If you’re the nutless apologetic type that is always trying to please a women your going to want to take a look at your current dating success.
Hows it going for you? Let me guess – terribly?
Women are looking for the protector and provider. This is becoming difficult to see in the ever-changing and technologically advanced world we live in but attraction is still being driven by the same part of the brain.
Metaphors for being able to provide and protect have evolved over time BUT our need has not. You know longer need to be able to fight for mating rights…
but that doesn’t mean a muscular body is not attractive…
You still need to be able to provide adequate food and shelter for your “tribe” which in today’s economy equates to financial security of some sort… hence men with money are attractive.
Now money is a funny old thing – because it’s a recent invention of man (relatively speaking) and can get a little confusing when your talking about attracting women. The money itself is not attractive to girls it’s YOUR ability to use it to be powerful and protective.
Of course you can be powerful and protective without money it just becomes harder and harder to do so.
A women can get a ton of attention from a guy and not want to date him (even if he is attractive and has money)… Confusing right?
Women are attracted to masculinity… Just like we are attracted to femineity.

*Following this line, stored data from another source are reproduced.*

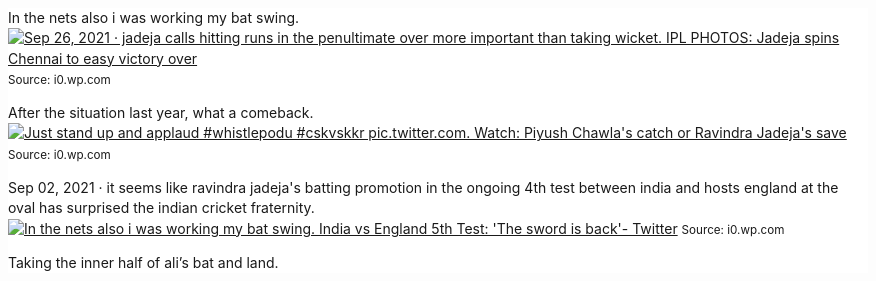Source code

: In the nets also i was working my bat swing.
[![Sep 26, 2021 · jadeja calls hitting runs in the penultimate over more important than taking wicket. IPL PHOTOS: Jadeja spins Chennai to easy victory over](https://i1.wp.com/tse3.mm.bing.net/th?id=OIP.4cUQ84bIu90zkiDl1b8smwHaKV&amp;pid=15.1 "IPL PHOTOS: Jadeja spins Chennai to easy victory over")](https://i0.wp.com/im.rediff.com/cricket/2014/may/02slide6.jpg)
<small>Source: i0.wp.com</small>

After the situation last year, what a comeback.
[![Just stand up and applaud #whistlepodu #cskvskkr pic.twitter.com. Watch: Piyush Chawla&#039;s catch or Ravindra Jadeja&#039;s save](https://i1.wp.com/tse1.mm.bing.net/th?id=OIP.mVyUXWzyIsYBEQg_YYXNygHaEK&amp;pid=15.1 "Watch: Piyush Chawla&#039;s catch or Ravindra Jadeja&#039;s save")](https://i0.wp.com/cdn.dnaindia.com/sites/default/files/styles/full/public/2019/04/10/811176-jadeja.jpg)
<small>Source: i0.wp.com</small>

Sep 02, 2021 · it seems like ravindra jadeja&#039;s batting promotion in the ongoing 4th test between india and hosts england at the oval has surprised the indian cricket fraternity.
[![In the nets also i was working my bat swing. India vs England 5th Test: &#039;The sword is back&#039;- Twitter](https://i1.wp.com/tse2.mm.bing.net/th?id=OIP.zfL0eE4W5G-_WeiWNxR3DwHaEK&amp;pid=15.1 "India vs England 5th Test: &#039;The sword is back&#039;- Twitter")](https://i0.wp.com/cdn.dnaindia.com/sites/default/files/styles/full/public/2018/09/10/729201-ravindra-jadeja-afp.jpg)
<small>Source: i0.wp.com</small>

Taking the inner half of ali’s bat and land.
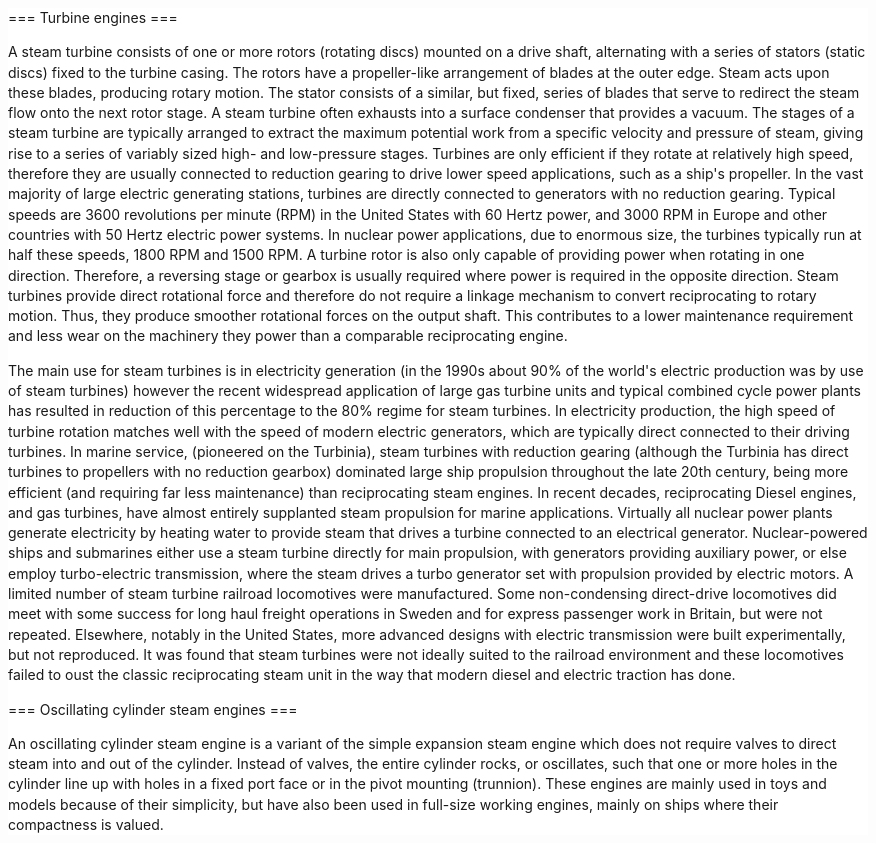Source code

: 
=== Turbine engines ===

A steam turbine consists of one or more rotors (rotating discs) mounted on a drive shaft, alternating with a series of stators (static discs) fixed to the turbine casing. The rotors have a propeller-like arrangement of blades at the outer edge. Steam acts upon these blades, producing rotary motion. The stator consists of a similar, but fixed, series of blades that serve to redirect the steam flow onto the next rotor stage. A steam turbine often exhausts into a surface condenser that provides a vacuum. The stages of a steam turbine are typically arranged to extract the maximum potential work from a specific velocity and pressure of steam, giving rise to a series of variably sized high- and low-pressure stages. Turbines are only efficient if they rotate at relatively high speed, therefore they are usually connected to reduction gearing to drive lower speed applications, such as a ship's propeller. In the vast majority of large electric generating stations, turbines are directly connected to generators with no reduction gearing. Typical speeds are 3600 revolutions per minute (RPM) in the United States with 60 Hertz power, and 3000 RPM in Europe and other countries with 50 Hertz electric power systems. In nuclear power applications, due to enormous size, the turbines typically run at half these speeds, 1800 RPM and 1500 RPM. A turbine rotor is also only capable of providing power when rotating in one direction. Therefore, a reversing stage or gearbox is usually required where power is required in the opposite direction.
Steam turbines provide direct rotational force and therefore do not require a linkage mechanism to convert reciprocating to rotary motion. Thus, they produce smoother rotational forces on the output shaft. This contributes to a lower maintenance requirement and less wear on the machinery they power than a comparable reciprocating engine.

The main use for steam turbines is in electricity generation (in the 1990s about 90% of the world's electric production was by use of steam turbines) however the recent widespread application of large gas turbine units and typical combined cycle power plants has resulted in reduction of this percentage to the 80% regime for steam turbines. In electricity production, the high speed of turbine rotation matches well with the speed of modern electric generators, which are typically direct connected to their driving turbines. In marine service, (pioneered on the Turbinia), steam turbines with reduction gearing (although the Turbinia has direct turbines to propellers with no reduction gearbox) dominated large ship propulsion throughout the late 20th century, being more efficient (and requiring far less maintenance) than reciprocating steam engines. In recent decades, reciprocating Diesel engines, and gas turbines, have almost entirely supplanted steam propulsion for marine applications.
Virtually all nuclear power plants generate electricity by heating water to provide steam that drives a turbine connected to an electrical generator. Nuclear-powered ships and submarines either use a steam turbine directly for main propulsion, with generators providing auxiliary power, or else employ turbo-electric transmission, where the steam drives a turbo generator set with propulsion provided by electric motors. A limited number of steam turbine railroad locomotives were manufactured. Some non-condensing direct-drive locomotives did meet with some success for long haul freight operations in Sweden and for express passenger work in Britain, but were not repeated. Elsewhere, notably in the United States, more advanced designs with electric transmission were built experimentally, but not reproduced. It was found that steam turbines were not ideally suited to the railroad environment and these locomotives failed to oust the classic reciprocating steam unit in the way that modern diesel and electric traction has done.


=== Oscillating cylinder steam engines ===

An oscillating cylinder steam engine is a variant of the simple expansion steam engine which does not require valves to direct steam into and out of the cylinder. Instead of valves, the entire cylinder rocks, or oscillates, such that one or more holes in the cylinder line up with holes in a fixed port face or in the pivot mounting (trunnion). These engines are mainly used in toys and models because of their simplicity, but have also been used in full-size working engines, mainly on ships where their compactness is valued.
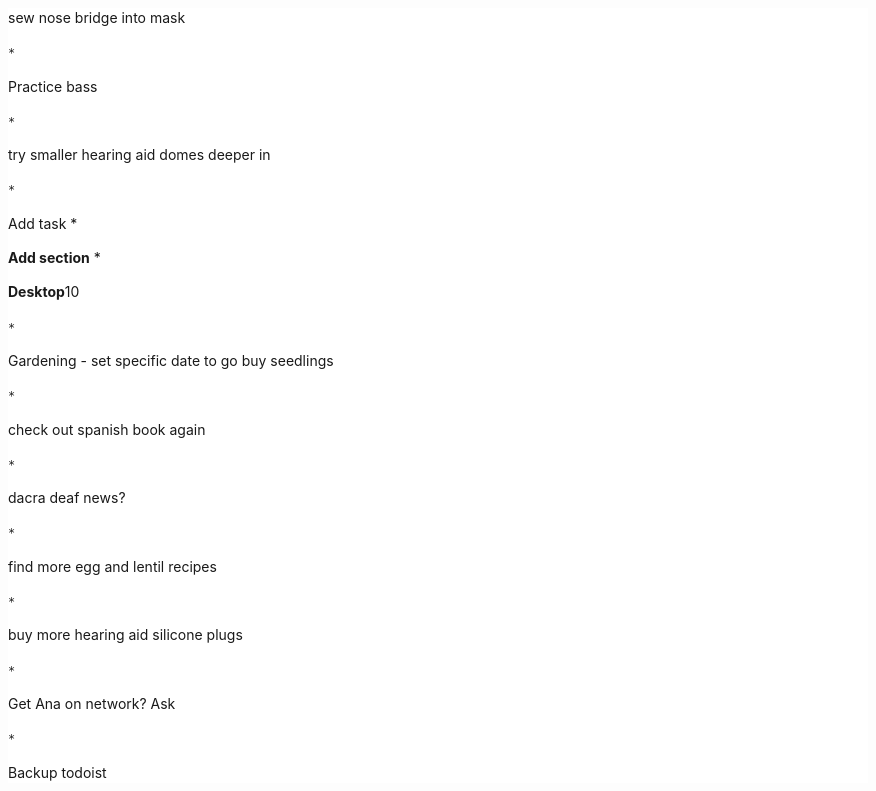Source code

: sew nose bridge into mask

	* 

Practice bass




	* 

try smaller hearing aid domes deeper in




	* 
Add task
* 

**Add section**
* 

**Desktop**10



	* 

Gardening - set specific date to go buy seedlings




	* 

check out spanish book again




	* 

dacra deaf news?




	* 

find more egg and lentil recipes




	* 

buy more hearing aid silicone plugs




	* 

Get Ana on network? Ask




	* 

Backup todoist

So how does a masculine man act?
- He has an opinion of his own that is independent of others
- He makes rational and important decisions quickly and easily
- He take control of situations and resolves disputes
- He doesn’t apologize for being who he is.
- He’s not a “nice guy”
- He walks with his head up and shoulders back because he is proud of his accomplishments.
- He makes women laugh
Have you noticed that the “nice guy” never really knows what he wants to do with his life? He is “nice” but that’s about all he has going for him… He is nice to be around and is nice company but he is not GREAT company and the life of the party – he doesn’t control conversation or make important decisions because he is just the nice guy.
Well masculine men that attract beautiful women are NOT nice guys – they might be nice to their aunts and parents but when it comes to competition and women they are know what they want.
Nice guys have no clue – they are hesitant and often a little scared (typically)
They might end up with a “nice” below average looking girl that has no clue what she wants out of life either.
Masculine men act a certain way: even if you are not the man you want to be yet there is still time and ANY guy can be the dominant male… you just have to set up some good routines.
Physical exercise every day (50 push ups)
Teasing girls in a cocky funny somewhat arrogant manner
Masculine dominant men are in control of their “destiny” because they pursue written goals every day without fail.
They have the confidence to do what they want despite fear
They do not give up their power to women (who are constantly testing you to see if you will)
How quickly do you give up your power? How easily do you allow women to take control of a situation? Do you stand back and let things happen?
If you don’t feel comfortable taking control that’s o.k. – you are just trying to control something that is out of your control OR you don’t feel confident with it.
Find a niche or task you love doing and you will feel confident taking charge of. Be around friends that give you strength and confidence.
Being less WUSSY and more ALPHA does not mean you become a jerk.. It means you become more of YOU.
You may think I’m talking B.S right now but you will know what I am talking about once you feel it. It’s a centralised source sense of power that will get you laid time and time again.
Before you get into this – make sure you have your values straight. You still believe in justice and goodwill and being fair – but you know simply have the confidence to go out and GET what you want.